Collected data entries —
....

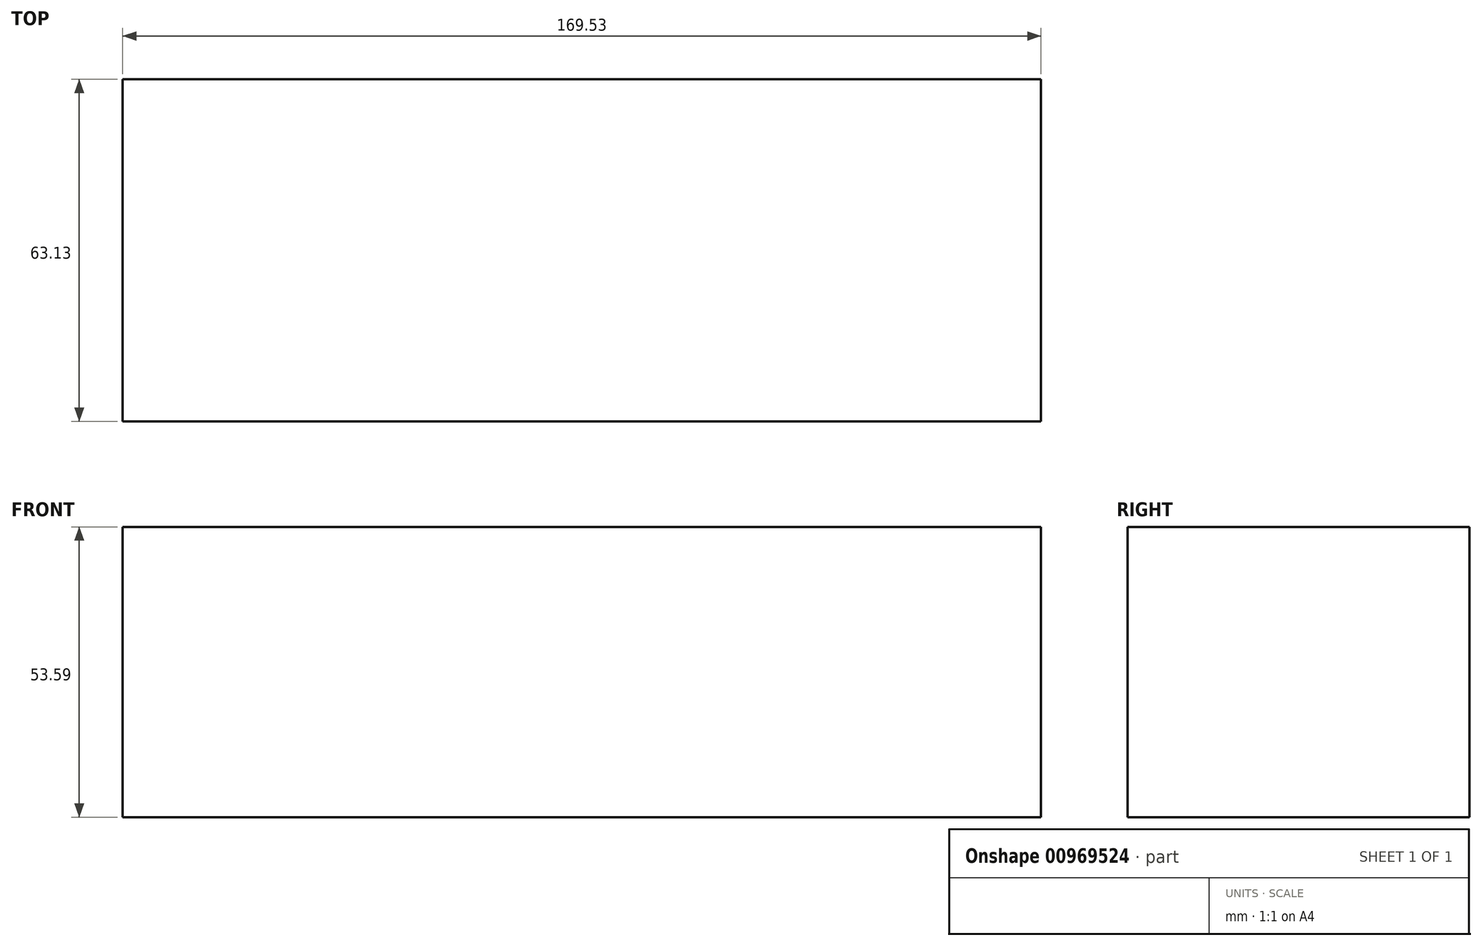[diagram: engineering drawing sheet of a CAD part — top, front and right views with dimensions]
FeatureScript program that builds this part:
annotation { "Feature Type Name" : "Feature", "Feature Type Description" : "" }
export const myFeature = defineFeature(function(context is Context, id is Id, definition is map)
    precondition{}
    {
        {
            var Q0;
            Q0=qCreatedBy(makeId("Top.planeOp"),FACE);
            var sketch = newSketch(context, id + "F0", { "sketchPlane" : qUnion([Q0])});
            skLineSegment(sketch, "E0.bottom", {"start": v(-103.93, -21.12) * mm, "end": v(65.6, -21.12) * mm});
            skLineSegment(sketch, "E0.top", {"start": v(-103.93, 42) * mm, "end": v(65.6, 42) * mm});
            skLineSegment(sketch, "E0.left", {"start": v(-103.93, -21.12) * mm, "end": v(-103.93, 42) * mm});
            skLineSegment(sketch, "E0.right", {"start": v(65.6, -21.12) * mm, "end": v(65.6, 42) * mm});
            skSolve(sketch);
        }
        {
            var Q0;
            Q0=makeQuery(id+"F0.imprint","IMPRINT",FACE,{"disambiguationData":[TD([[makeQuery(id+"F0.imprint","IMPRINT",EDGE,{"derivedFrom":sQuery(id+"F0.wireOp",EDGE,"E0.bottom")}),1.0]])]});
            extrude(context, id + "F1", {"entities" : qUnion([Q0]), "depth" : 53.6 * mm, "offsetDistance" : 25.4 * mm});
        }
    });
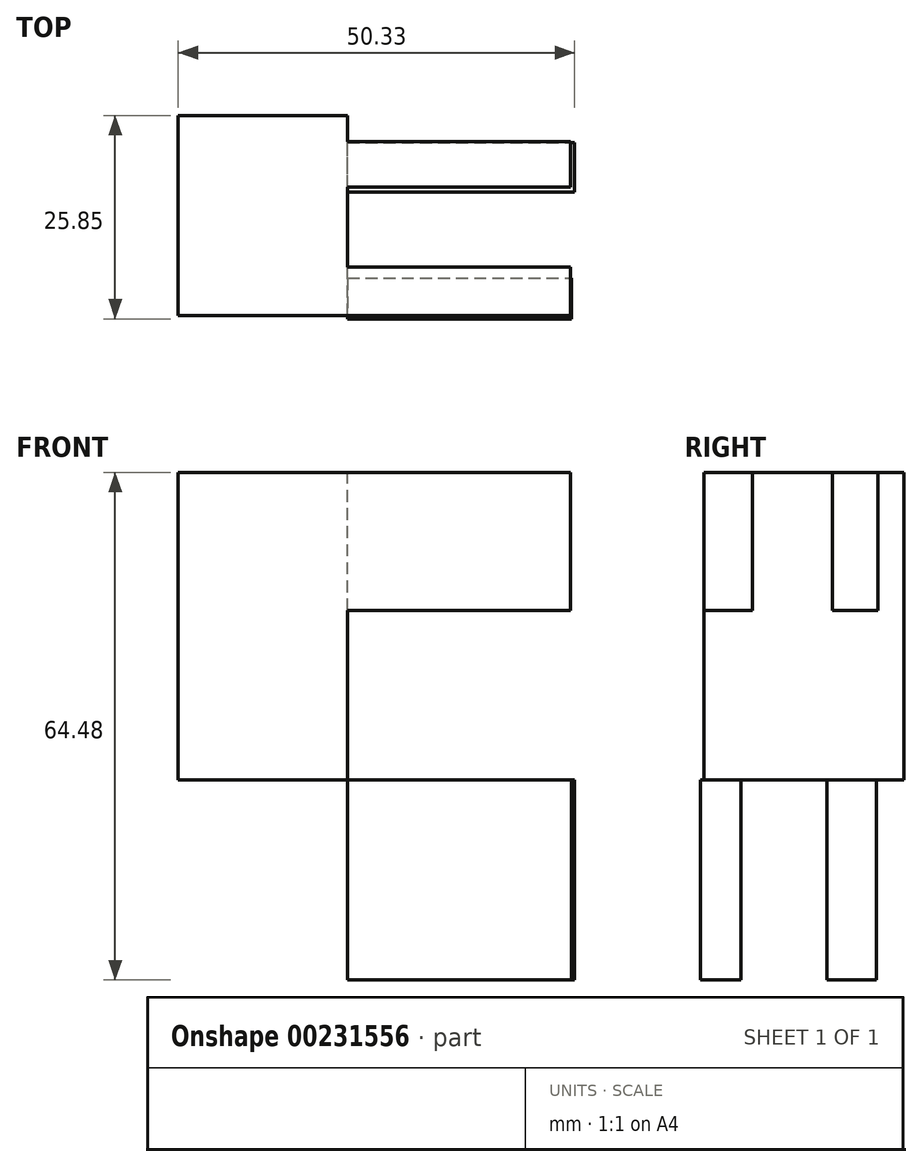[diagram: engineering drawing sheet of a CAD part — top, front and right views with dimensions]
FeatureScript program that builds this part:
annotation { "Feature Type Name" : "Feature", "Feature Type Description" : "" }
export const myFeature = defineFeature(function(context is Context, id is Id, definition is map)
    precondition{}
    {
        {
            var Q0;
            Q0=qCreatedBy(makeId("Front.planeOp"),FACE);
            var sketch = newSketch(context, id + "F0", { "sketchPlane" : qUnion([Q0])});
            skLineSegment(sketch, "E0.bottom", {"start": v(-22.74, 6) * mm, "end": v(21.5, 6) * mm});
            skLineSegment(sketch, "E0.top", {"start": v(-22.74, -18.81) * mm, "end": v(21.5, -18.81) * mm});
            skLineSegment(sketch, "E0.left", {"start": v(-22.74, 6) * mm, "end": v(-22.74, -18.81) * mm});
            skLineSegment(sketch, "E0.right", {"start": v(21.5, 6) * mm, "end": v(21.5, -18.81) * mm});
            skSolve(sketch);
        }
        {
            var Q0;
            Q0=makeQuery(id+"F0.imprint","IMPRINT",FACE,{"disambiguationData":[TD([[makeQuery(id+"F0.imprint","IMPRINT",EDGE,{"derivedFrom":sQuery(id+"F0.wireOp",EDGE,"E0.bottom")}),-1.0]])]});
            var sketch = newSketch(context, id + "F1", { "sketchPlane" : qUnion([Q0])});
            skLineSegment(sketch, "E1.bottom", {"start": v(43.2, 14.06) * mm, "end": v(21.7, 14.06) * mm});
            skLineSegment(sketch, "E1.top", {"start": v(43.2, -25.02) * mm, "end": v(21.7, -25.02) * mm});
            skLineSegment(sketch, "E1.left", {"start": v(43.2, 14.06) * mm, "end": v(43.2, -25.02) * mm});
            skLineSegment(sketch, "E1.right", {"start": v(21.7, 14.06) * mm, "end": v(21.7, -25.02) * mm});
            skSolve(sketch);
        }
        {
            var Q0;
            Q0 = qSketchRegion(id + "F1", true);
            extrude(context, id + "F2", {"entities" : qUnion([Q0]), "depth" : 25.4 * mm});
        }
        {
            var Q0;
            Q0=makeQuery(id+"F2.opExtrude","SWEPT_FACE",FACE,{"disambiguationData":[OSD([sQuery(id+"F1.wireOp",EDGE,"E1.bottom")])]});
            var sketch = newSketch(context, id + "F3", { "sketchPlane" : qUnion([Q0])});
            skLineSegment(sketch, "E2.bottom", {"start": v(43.2, -3.3) * mm, "end": v(71.53, -3.3) * mm});
            skLineSegment(sketch, "E2.top", {"start": v(43.2, -9.1) * mm, "end": v(71.53, -9.1) * mm});
            skLineSegment(sketch, "E2.left", {"start": v(43.2, -3.3) * mm, "end": v(43.2, -9.1) * mm});
            skLineSegment(sketch, "E2.right", {"start": v(71.53, -3.3) * mm, "end": v(71.53, -9.1) * mm});
            skLineSegment(sketch, "E3.bottom", {"start": v(43.2, -19.23) * mm, "end": v(71.53, -19.23) * mm});
            skLineSegment(sketch, "E3.top", {"start": v(43.2, -25.4) * mm, "end": v(71.53, -25.4) * mm});
            skLineSegment(sketch, "E3.left", {"start": v(43.2, -19.23) * mm, "end": v(43.2, -25.4) * mm});
            skLineSegment(sketch, "E3.right", {"start": v(71.53, -19.23) * mm, "end": v(71.53, -25.4) * mm});
            skSolve(sketch);
        }
        {
            var Q0;
            Q0=makeQuery(id+"F3.imprint","IMPRINT",FACE,{"disambiguationData":[TD([[makeQuery(id+"F3.imprint","IMPRINT",EDGE,{"derivedFrom":sQuery(id+"F3.wireOp",EDGE,"E3.bottom")}),-1.0]])]});
            var Q1;
            Q1=makeQuery(id+"F3.imprint","IMPRINT",FACE,{"disambiguationData":[TD([[makeQuery(id+"F3.imprint","IMPRINT",EDGE,{"derivedFrom":sQuery(id+"F3.wireOp",EDGE,"E2.bottom")}),-1.0]])]});
            extrude(context, id + "F4", {"entities" : qUnion([Q0, Q1]), "operationType" : NewBodyOperationType.ADD, "oppositeDirection" : true, "depth" : 17.53 * mm});
        }
        {
            var Q0;
            Q0=makeQuery(id+"F2.opExtrude","SWEPT_FACE",FACE,{"disambiguationData":[OSD([sQuery(id+"F1.wireOp",EDGE,"E1.top")])]});
            var sketch = newSketch(context, id + "F5", { "sketchPlane" : qUnion([Q0])});
            skLineSegment(sketch, "E4.left", {"start": v(43.2, 22.95) * mm, "end": v(43.2, 20.67) * mm});
            skLineSegment(sketch, "E4.right", {"start": v(54.17, 22.95) * mm, "end": v(54.17, 20.67) * mm});
            skLineSegment(sketch, "E5.bottom", {"start": v(43.2, 20.67) * mm, "end": v(71.65, 20.67) * mm});
            skLineSegment(sketch, "E5.top", {"start": v(43.2, 25.85) * mm, "end": v(71.65, 25.85) * mm});
            skLineSegment(sketch, "E5.left", {"start": v(43.2, 20.67) * mm, "end": v(43.2, 25.85) * mm});
            skLineSegment(sketch, "E5.right", {"start": v(71.65, 20.67) * mm, "end": v(71.65, 25.85) * mm});
            skLineSegment(sketch, "E6.bottom", {"start": v(43.2, 9.75) * mm, "end": v(72.04, 9.75) * mm});
            skLineSegment(sketch, "E6.top", {"start": v(43.2, 3.47) * mm, "end": v(72.04, 3.47) * mm});
            skLineSegment(sketch, "E6.left", {"start": v(43.2, 9.75) * mm, "end": v(43.2, 3.47) * mm});
            skLineSegment(sketch, "E6.right", {"start": v(72.04, 9.75) * mm, "end": v(72.04, 3.47) * mm});
            skSolve(sketch);
        }
        {
            var Q0;
            Q0 = qSketchRegion(id + "F5", true);
            extrude(context, id + "F6", {"entities" : qUnion([Q0]), "depth" : 25.4 * mm});
        }
    });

....

GOAL —
How many lines in the records above contain the string "entities"? Matching is case-sensitive. Reply with the number alone.

ANSWER TO THIS EXERCISE —
4